EXERCISE INSTRUCTIONS. Copy out, exactly and with nothing else, the stretch of lines that starts at the line containing "right shoulder: (436, 397)" and finishes at the end of the data.

Human pose keypoint data:
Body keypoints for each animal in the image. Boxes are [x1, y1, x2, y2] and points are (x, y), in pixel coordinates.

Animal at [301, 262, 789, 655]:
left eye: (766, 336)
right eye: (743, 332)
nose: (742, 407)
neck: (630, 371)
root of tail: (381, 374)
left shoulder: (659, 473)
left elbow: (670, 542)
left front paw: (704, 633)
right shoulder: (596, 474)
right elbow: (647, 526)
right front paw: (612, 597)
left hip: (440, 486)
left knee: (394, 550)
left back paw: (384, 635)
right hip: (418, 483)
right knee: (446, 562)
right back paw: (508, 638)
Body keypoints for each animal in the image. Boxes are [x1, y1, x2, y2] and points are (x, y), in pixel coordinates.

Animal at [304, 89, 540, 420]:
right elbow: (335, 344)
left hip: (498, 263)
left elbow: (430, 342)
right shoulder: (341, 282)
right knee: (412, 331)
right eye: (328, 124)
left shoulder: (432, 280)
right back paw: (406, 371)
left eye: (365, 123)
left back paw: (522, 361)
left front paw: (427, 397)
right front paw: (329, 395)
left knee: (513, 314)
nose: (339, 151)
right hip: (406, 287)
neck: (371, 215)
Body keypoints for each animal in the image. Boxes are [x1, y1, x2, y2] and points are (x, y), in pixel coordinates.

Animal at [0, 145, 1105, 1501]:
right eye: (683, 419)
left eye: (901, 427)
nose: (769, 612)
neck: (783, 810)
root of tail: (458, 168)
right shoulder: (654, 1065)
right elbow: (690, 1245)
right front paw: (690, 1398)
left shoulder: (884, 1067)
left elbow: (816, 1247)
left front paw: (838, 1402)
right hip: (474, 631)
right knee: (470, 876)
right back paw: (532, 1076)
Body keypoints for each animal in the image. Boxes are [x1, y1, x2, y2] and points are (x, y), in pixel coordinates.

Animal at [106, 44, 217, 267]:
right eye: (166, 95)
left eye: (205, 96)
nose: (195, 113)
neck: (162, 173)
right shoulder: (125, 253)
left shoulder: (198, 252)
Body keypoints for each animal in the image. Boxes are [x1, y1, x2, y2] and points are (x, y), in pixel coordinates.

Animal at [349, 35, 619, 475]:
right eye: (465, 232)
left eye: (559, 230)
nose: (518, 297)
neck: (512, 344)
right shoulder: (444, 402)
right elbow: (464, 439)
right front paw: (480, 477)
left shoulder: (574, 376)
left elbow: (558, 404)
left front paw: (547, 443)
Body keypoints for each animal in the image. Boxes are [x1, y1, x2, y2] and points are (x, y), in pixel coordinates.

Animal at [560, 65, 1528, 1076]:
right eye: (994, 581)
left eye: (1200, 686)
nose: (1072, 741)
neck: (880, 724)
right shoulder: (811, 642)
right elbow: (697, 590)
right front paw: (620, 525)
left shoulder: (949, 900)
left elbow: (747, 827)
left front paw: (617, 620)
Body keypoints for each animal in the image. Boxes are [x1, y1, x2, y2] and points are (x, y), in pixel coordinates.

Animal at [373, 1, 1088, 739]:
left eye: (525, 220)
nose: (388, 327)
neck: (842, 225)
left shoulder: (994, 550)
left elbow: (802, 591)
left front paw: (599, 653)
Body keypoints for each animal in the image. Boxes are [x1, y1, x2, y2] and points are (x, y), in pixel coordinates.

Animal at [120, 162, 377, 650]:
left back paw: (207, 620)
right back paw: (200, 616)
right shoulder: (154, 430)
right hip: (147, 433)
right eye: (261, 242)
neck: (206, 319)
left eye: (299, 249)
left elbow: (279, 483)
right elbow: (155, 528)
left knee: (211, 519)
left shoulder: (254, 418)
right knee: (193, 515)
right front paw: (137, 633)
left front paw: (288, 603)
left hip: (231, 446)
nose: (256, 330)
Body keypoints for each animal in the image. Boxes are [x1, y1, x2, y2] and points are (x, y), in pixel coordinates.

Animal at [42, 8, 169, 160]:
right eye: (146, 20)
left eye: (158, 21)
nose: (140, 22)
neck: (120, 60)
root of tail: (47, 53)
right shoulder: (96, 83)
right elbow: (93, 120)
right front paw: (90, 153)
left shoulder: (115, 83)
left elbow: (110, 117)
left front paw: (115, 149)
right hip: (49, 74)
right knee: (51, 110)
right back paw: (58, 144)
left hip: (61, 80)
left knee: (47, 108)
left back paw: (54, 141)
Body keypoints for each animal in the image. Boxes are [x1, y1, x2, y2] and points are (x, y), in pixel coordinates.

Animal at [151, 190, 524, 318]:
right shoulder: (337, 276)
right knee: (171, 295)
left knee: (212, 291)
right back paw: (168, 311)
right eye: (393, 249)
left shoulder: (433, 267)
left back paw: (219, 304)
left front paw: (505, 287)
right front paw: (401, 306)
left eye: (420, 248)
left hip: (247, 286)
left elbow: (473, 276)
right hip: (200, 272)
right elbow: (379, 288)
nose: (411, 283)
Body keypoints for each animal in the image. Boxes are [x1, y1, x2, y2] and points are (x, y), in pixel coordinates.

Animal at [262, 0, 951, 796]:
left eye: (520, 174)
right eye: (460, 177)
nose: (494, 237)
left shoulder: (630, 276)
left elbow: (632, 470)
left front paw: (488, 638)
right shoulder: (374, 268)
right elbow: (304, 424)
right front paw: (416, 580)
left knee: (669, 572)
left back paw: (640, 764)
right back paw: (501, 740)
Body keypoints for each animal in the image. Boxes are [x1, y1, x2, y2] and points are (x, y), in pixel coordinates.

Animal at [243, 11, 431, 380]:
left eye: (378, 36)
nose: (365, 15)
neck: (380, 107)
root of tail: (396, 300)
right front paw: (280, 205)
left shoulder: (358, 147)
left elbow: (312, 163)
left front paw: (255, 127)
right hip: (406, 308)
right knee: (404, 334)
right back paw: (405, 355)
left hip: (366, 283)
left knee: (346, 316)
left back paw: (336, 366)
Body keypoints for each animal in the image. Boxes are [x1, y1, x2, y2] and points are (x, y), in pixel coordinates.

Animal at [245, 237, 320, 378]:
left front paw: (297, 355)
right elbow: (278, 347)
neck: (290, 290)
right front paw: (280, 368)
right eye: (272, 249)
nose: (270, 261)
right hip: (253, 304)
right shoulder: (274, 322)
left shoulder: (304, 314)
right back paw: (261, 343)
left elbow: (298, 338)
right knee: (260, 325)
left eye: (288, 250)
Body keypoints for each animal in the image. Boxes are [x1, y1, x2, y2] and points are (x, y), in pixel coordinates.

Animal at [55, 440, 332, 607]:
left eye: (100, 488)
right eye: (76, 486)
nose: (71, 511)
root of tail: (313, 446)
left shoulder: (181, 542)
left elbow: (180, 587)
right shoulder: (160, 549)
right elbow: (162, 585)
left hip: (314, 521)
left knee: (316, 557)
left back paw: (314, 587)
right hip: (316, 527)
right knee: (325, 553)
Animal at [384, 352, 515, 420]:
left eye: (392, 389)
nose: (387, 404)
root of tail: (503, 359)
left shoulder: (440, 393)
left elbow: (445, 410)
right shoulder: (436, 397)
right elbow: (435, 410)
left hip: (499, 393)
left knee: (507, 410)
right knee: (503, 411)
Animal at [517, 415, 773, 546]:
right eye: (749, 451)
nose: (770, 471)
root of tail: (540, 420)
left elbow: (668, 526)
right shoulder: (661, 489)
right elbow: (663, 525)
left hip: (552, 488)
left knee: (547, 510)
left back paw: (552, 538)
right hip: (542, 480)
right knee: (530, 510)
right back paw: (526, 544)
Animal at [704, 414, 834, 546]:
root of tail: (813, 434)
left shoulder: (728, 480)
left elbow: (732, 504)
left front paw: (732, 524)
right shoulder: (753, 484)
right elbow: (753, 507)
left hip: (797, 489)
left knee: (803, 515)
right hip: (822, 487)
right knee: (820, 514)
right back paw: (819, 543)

ANSWER FOR THE TASK.
right shoulder: (436, 397)
right elbow: (435, 410)
left hip: (499, 393)
left knee: (507, 410)
right knee: (503, 411)
Animal at [517, 415, 773, 546]:
right eye: (749, 451)
nose: (770, 471)
root of tail: (540, 420)
left elbow: (668, 526)
right shoulder: (661, 489)
right elbow: (663, 525)
left hip: (552, 488)
left knee: (547, 510)
left back paw: (552, 538)
right hip: (542, 480)
right knee: (530, 510)
right back paw: (526, 544)
Animal at [704, 414, 834, 546]:
root of tail: (813, 434)
left shoulder: (728, 480)
left elbow: (732, 504)
left front paw: (732, 524)
right shoulder: (753, 484)
right elbow: (753, 507)
left hip: (797, 489)
left knee: (803, 515)
right hip: (822, 487)
right knee: (820, 514)
right back paw: (819, 543)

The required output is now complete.